【完】スキャンダル・ヒロイン
物腰が柔らかい?王子様みたいな人?
昨日の事を思い出せば、こんなに暑い夏日だというのに寒気が止まらない。
そして改めて思う。テレビのイメージ戦略というのはとても恐ろしいものだ。
「サインとかは無理だと思う…」
’お前やっぱり俺のファンかよ。’と得意になって悪魔のような笑顔を見せるのが目に見えている。

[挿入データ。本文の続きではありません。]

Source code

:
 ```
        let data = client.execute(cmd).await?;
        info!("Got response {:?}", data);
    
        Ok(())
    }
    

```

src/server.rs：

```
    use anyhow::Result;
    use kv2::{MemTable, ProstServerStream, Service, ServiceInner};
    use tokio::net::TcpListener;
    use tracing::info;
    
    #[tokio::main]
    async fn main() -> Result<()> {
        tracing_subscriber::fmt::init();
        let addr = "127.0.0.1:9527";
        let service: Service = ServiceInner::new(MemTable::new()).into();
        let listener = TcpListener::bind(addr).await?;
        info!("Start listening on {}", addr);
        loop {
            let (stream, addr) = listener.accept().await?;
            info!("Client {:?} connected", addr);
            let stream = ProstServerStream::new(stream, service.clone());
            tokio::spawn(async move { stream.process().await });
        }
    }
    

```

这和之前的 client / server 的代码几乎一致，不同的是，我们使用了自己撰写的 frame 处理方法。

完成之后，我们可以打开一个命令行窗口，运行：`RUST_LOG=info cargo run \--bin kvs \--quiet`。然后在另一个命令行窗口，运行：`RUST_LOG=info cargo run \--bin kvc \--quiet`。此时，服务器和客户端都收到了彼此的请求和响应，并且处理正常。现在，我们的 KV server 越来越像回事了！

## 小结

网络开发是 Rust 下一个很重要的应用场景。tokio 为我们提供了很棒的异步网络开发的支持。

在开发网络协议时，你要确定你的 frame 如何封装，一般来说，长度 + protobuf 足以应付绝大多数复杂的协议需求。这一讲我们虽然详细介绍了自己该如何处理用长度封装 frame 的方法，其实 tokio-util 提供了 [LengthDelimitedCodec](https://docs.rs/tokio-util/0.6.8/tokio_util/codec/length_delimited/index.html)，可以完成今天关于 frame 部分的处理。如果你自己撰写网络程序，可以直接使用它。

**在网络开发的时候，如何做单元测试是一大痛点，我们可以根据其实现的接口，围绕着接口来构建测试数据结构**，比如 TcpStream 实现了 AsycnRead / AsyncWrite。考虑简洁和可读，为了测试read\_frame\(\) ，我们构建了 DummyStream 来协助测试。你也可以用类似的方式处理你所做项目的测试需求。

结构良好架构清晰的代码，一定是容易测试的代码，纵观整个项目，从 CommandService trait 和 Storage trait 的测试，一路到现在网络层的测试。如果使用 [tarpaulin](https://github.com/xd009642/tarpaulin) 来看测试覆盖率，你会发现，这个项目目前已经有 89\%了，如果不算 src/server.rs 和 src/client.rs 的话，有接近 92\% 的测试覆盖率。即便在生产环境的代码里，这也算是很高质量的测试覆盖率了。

それか’気持ち悪い女だな、お前は。’とあの美しい顔を歪ませるに違いない。
けれどりっちゃんは偉く興奮した様子で「羨ましい」と繰り返すばかりだった。もしも代わって頂けるのならこのバイトは放棄したい!
「あ、りっちゃん私バイト先に着くから電話切るね。
週末は休みだって話だから暇な時遊ぼう?」
「オッケー!芸能人の話聞かせてね」
「それは守秘義務というものがあって…」
私の言葉も聞かずにりっちゃんは電話を切った。
芸能人の話…か。テレビの中の人がテレビのままの性格でないというのは、昨日の姫岡さんの様子を見て知った。

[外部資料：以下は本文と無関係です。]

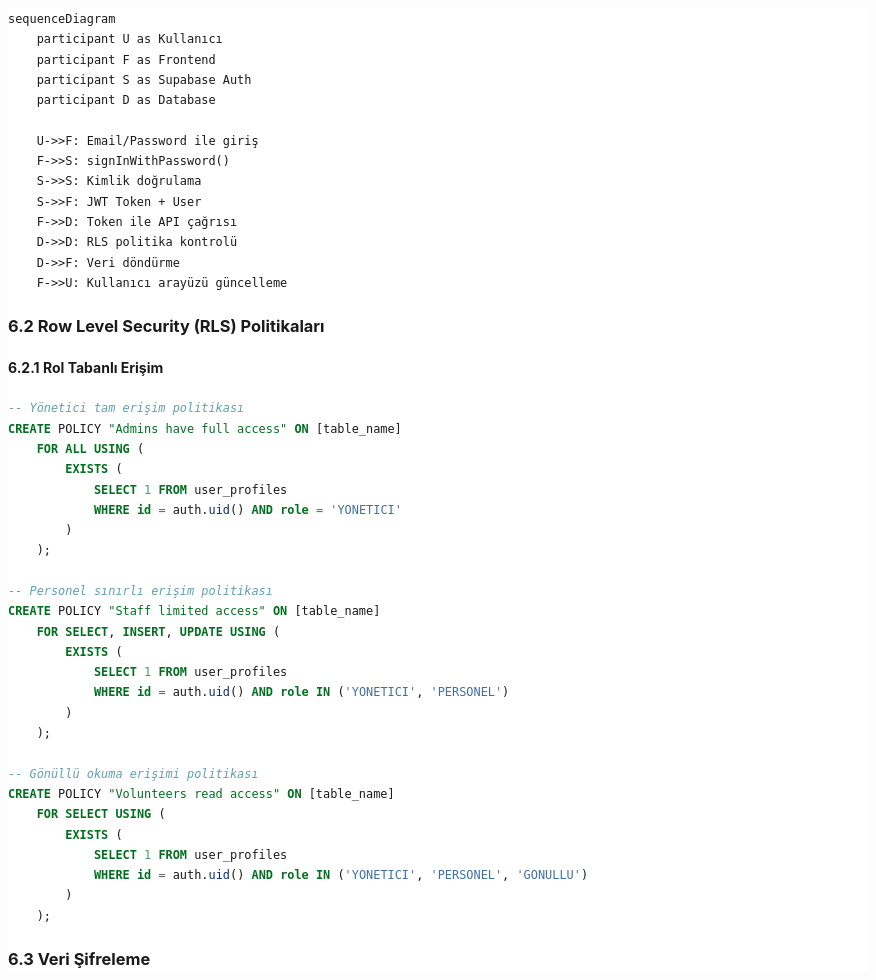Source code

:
 ```mermaid
sequenceDiagram
    participant U as Kullanıcı
    participant F as Frontend
    participant S as Supabase Auth
    participant D as Database
    
    U->>F: Email/Password ile giriş
    F->>S: signInWithPassword()
    S->>S: Kimlik doğrulama
    S->>F: JWT Token + User
    F->>D: Token ile API çağrısı
    D->>D: RLS politika kontrolü
    D->>F: Veri döndürme
    F->>U: Kullanıcı arayüzü güncelleme
```

### 6.2 Row Level Security (RLS) Politikaları

#### 6.2.1 Rol Tabanlı Erişim

```sql
-- Yönetici tam erişim politikası
CREATE POLICY "Admins have full access" ON [table_name]
    FOR ALL USING (
        EXISTS (
            SELECT 1 FROM user_profiles 
            WHERE id = auth.uid() AND role = 'YONETICI'
        )
    );

-- Personel sınırlı erişim politikası
CREATE POLICY "Staff limited access" ON [table_name]
    FOR SELECT, INSERT, UPDATE USING (
        EXISTS (
            SELECT 1 FROM user_profiles 
            WHERE id = auth.uid() AND role IN ('YONETICI', 'PERSONEL')
        )
    );

-- Gönüllü okuma erişimi politikası
CREATE POLICY "Volunteers read access" ON [table_name]
    FOR SELECT USING (
        EXISTS (
            SELECT 1 FROM user_profiles 
            WHERE id = auth.uid() AND role IN ('YONETICI', 'PERSONEL', 'GONULLU')
        )
    );
```

### 6.3 Veri Şifreleme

当たり前かもしれない。イメージを売っている商売だ。芸能人じゃなくたって普通の私達にだって裏の顔はあるもんだしね。
けれど、バイトと言う名目でお金を貰い働くのであれば、共同生活上余計な波風は立てずに平穏に過ごそう。私は芸能人に会いに行くわけではない。自分の仕事を責任持ってしていれば、あの鬼のように恐ろしい姫岡さんだって何も言うまい。
なのに………。
「げぇ、マジで来たのかよ。断るだろ、フツー」
やけに掠れた声が寮に入った瞬間響いた。
昨日も思った事だけど、特徴のあるハスキーボイスだ。耳に残りやすいというか…。印象的だと言うのならば、それさえも芸能人にとっては武器になるのだろう。